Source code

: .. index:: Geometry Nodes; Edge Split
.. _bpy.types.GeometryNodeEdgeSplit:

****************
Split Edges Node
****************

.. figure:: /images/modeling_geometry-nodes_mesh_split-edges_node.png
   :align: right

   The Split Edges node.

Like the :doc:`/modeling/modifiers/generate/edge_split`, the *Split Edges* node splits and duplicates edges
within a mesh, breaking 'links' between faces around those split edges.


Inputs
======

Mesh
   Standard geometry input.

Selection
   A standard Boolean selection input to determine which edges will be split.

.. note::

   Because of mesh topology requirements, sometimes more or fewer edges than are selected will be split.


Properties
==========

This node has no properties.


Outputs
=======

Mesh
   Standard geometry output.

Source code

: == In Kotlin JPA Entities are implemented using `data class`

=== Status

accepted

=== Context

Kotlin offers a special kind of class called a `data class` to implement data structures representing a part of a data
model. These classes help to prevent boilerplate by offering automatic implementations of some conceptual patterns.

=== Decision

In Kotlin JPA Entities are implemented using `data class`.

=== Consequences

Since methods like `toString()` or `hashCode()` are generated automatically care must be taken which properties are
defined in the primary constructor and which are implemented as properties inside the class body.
-*-
Look through the entries and return every line where "Kotlin" appears.

> [ANSWER BELOW]:
: == In Kotlin JPA Entities are implemented using `data class`
Kotlin offers a special kind of class called a `data class` to implement data structures representing a part of a data
In Kotlin JPA Entities are implemented using `data class`.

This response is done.